Pomówmy o rzeczach zaprojektowanych źle. Jakie błędy w przestrzeni miejskiej napotykasz?

Rzeczy projektowane z dobrą intencją, ale nieprzemyślane. Gadająca winda, która ma przyciski bez Braille‘a, więc osoba, która nie widzi, słyszy komendę, ale nie wie, który przycisk za co odpowiada. Windy, do obsługi których musisz wzywać pracownika, co komplikuje korzystanie z nich. Windy, do których można swobodnie wjechać, ale żeby się nią poruszać, musisz ciągle naciskać przycisk. Osoba na wózku, to często osoba z dziecięcym porażeniem mózgowym, która nie jest w stanie tego zrobić sama.

Kojarzę te windy. Kiedy pierwszy raz do niej weszłam, nie miałam pojęcia, jak ona działa, myślałam, że jest zepsuta, to nie było intuicyjne rozwiązanie.

No więc widzisz, projektowanie uniwersalne ma za zadanie stworzyć przestrzeń przyjazną dla wszystkich. Kolejną sprawą są toalety publiczne. Jeśli w ogóle są dostosowane dla osób z niepełnosprawnością to już sukces. Jednak zamykanie takich toalet na klucz, po który trzeba gdzieś iść lub znaleźć pracownika, który nam tę toaletę udostępni, dla osoby niesprawnej jest bardzo problematyczne. Zazwyczaj, gdy musisz skorzystać z toalety publicznej, to znaczy, że ta potrzeba jest dość… paląca, a tu nagle musisz znaleźć kogoś, kto umożliwi ci skorzystanie z niej. To absurd.

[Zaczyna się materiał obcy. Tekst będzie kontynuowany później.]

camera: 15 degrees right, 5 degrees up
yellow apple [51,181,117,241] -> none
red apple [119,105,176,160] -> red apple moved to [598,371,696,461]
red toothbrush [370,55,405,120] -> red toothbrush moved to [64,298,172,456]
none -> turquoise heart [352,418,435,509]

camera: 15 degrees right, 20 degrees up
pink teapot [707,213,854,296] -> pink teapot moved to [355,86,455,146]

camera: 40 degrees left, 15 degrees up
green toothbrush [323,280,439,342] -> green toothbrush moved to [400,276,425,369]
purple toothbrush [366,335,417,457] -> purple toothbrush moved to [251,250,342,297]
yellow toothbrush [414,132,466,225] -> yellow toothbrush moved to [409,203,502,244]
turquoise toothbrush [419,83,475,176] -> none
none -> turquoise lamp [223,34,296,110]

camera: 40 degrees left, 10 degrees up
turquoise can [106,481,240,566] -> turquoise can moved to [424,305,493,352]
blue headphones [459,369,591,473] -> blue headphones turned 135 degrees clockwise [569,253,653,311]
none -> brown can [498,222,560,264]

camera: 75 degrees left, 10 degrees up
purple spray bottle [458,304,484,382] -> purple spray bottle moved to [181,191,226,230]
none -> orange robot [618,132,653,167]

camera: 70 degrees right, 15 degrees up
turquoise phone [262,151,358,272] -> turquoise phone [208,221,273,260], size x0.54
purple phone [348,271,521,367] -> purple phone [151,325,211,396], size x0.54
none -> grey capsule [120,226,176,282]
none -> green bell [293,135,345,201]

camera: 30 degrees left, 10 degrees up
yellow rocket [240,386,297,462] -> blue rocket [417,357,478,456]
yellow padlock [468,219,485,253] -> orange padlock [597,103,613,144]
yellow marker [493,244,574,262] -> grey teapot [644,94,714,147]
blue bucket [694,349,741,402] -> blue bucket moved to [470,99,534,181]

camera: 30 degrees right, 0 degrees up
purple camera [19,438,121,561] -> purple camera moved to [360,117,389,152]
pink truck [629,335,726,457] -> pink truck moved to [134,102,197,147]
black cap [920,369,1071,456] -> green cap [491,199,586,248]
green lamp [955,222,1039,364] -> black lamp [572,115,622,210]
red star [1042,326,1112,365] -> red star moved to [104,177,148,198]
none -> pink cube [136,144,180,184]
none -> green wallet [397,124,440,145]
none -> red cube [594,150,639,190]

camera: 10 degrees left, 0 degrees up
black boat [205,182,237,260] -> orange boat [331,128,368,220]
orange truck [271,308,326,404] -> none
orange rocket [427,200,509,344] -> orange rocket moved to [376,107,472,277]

Uważasz, że projektanci i włodarze powinni zostać posadzeni na wózkach lub mieć zasłonięte oczy na jeden dzień, żeby poczuli na własnej skórze z czym zmagają się osoby mniej sprawne od nich i jak sensownie projektować w duchu uniwersalności i przystępności miasta dla wszystkich?

Robimy trochę niepotrzebne rozróżnienie na niepełnosprawnych i na „wszystkich“. Sens projektowania uniwersalnego jest taki, że miasto powinno być dostępne dla każdego, niezależnie od stanu jego zdrowia, bo ten stan zdrowia to rzecz dość płynna. Może się zmienić, choćby tymczasowo, kiedy złamiesz nogę. Na pewno doświadczenie niepełnosprawności pomaga to uświadamiać, ale ja jestem zwolennikiem dobrego prawa i jego przestrzegania pod groźbą sankcji, jeśli chodzi o standardy dostępności.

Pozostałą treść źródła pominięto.